On March 23, 2012, the Center for Information, Society and Policy at Chicago-Kent College of Law will host a one-day conference focused on internet privacy and the problems created by the intersection of social networks and the burgeoning data aggregation industry. The conference, entitled “Internet Privacy, Social Networks, and Data Aggregation,” will analyze how decisions are currently made about the balance between privacy invasion and information processing gains. It will address what control we do and should have over this information, who sets the boundaries of this window into our lives, and how we could and should use technology and the law to reclaim our privacy. Experts will participate in three panel discussions: (1) the economic and personal consequences of the way that social networks blur the lines between socializing and advertising; (2) methods of data collection and technological fixes; and (3) legal remedies: what has worked, what hasn’t, and where we go from here. Participants will create recommendations for consumers, companies, regulators, and courts on how best to protect internet users’ privacy while still fostering the rich flow of information necessary for robust social networks and the dissemination of information in the economy. For more information, contact Molly Brown at mbrown@kentlaw.edu.

 

About the Center for Information, Society and Policy

IIT Chicago-Kent College of Law has announced the formation of the Center for Information, Society and Policy, a collaboration among public policy experts at Chicago-Kent and technology experts at Chicago-Kent’s parent institution, Illinois Institute of Technology.

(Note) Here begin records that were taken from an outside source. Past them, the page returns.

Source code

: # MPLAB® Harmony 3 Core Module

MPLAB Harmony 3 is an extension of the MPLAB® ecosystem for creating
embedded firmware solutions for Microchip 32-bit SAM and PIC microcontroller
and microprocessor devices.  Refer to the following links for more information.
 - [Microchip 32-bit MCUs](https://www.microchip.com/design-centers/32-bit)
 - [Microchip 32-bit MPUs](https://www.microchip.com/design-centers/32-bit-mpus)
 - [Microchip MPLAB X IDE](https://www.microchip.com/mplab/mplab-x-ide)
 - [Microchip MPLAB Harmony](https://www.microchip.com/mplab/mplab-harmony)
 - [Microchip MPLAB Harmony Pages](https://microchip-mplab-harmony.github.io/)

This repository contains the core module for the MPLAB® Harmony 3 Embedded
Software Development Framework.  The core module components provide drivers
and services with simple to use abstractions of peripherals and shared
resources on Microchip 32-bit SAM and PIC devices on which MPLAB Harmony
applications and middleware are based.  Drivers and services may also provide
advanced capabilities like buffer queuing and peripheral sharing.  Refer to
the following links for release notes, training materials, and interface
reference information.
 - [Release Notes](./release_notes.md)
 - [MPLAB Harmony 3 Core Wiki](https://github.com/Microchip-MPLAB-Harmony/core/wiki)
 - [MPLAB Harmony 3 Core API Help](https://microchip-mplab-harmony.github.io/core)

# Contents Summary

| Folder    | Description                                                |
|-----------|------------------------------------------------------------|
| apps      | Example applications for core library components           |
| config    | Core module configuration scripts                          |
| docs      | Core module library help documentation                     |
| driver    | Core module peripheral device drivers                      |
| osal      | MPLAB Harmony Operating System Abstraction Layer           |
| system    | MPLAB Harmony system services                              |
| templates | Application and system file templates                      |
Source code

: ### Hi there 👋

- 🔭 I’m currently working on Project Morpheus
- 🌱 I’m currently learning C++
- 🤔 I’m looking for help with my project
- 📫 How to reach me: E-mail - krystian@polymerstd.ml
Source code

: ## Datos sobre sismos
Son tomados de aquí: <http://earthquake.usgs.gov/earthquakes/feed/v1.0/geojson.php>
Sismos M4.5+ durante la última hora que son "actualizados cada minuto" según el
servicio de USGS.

The center will promote interdisciplinary research into privacy and information security issues raised by developing information technologies.

The new center will pool the expertise of computer scientists, psychologists, lawyers, business experts, and theorists in systems design and human/system interfaces. Emphasis will be placed on forging a shared understanding of the problems at hand and a common language with which to discuss and analyze proposed solutions.

"All too often, policy in the area of information security and privacy has been suggested by attorneys and legislators who lack a sufficient grasp of technological possibilities and limitations," said Chicago-Kent Dean Harold J. Krent. "Conversely, policy advocated by computer scientists generally has been unleavened by legal minds or other public policy analysis.

"Accordingly, prevailing policy analysis often fails to come to grips with either technological or legal constraints, leading to wrong turns in a number of important areas, including regulation of file sharing and regulation of online advertising."

Interdisciplinary task forces will focus on critical, unsolved policy problems that threaten to stymie the full economic potential of the technologies involved. For example, one task force will focus on understanding the psychology of risk assessment in the design of Internet security procedures, combining the expertise of psychologists, computer scientists, and lawyers to assess the ramifications of assigning liability to particular actors once security is compromised.

Another task force will focus on the problem of controlling computer viruses and the challenges of reaching consensus on whether Internet service providers should prevent individuals from accessing the Internet without an updated operating system and virus protection system.

Additional task forces will bring interdisciplinary approaches to problems stemming from cross-border migration of data, the increased ability of governmental and private parties to track usage of mobile electronic services, and the continuing challenges in data mining.

As an engineering-oriented university with top-rated academic units in the relevant areas, IIT brings considerable expertise to this initiative. Indeed, the U.S. Department of Justice some 10 years ago requested that IIT computer scientists and law professors come together to study the operation of the FBI’s Internet wiretap tool, then called "Carnivore." The report helped lay the groundwork for substantial revision of FBI methodology in capturing e-mail traffic.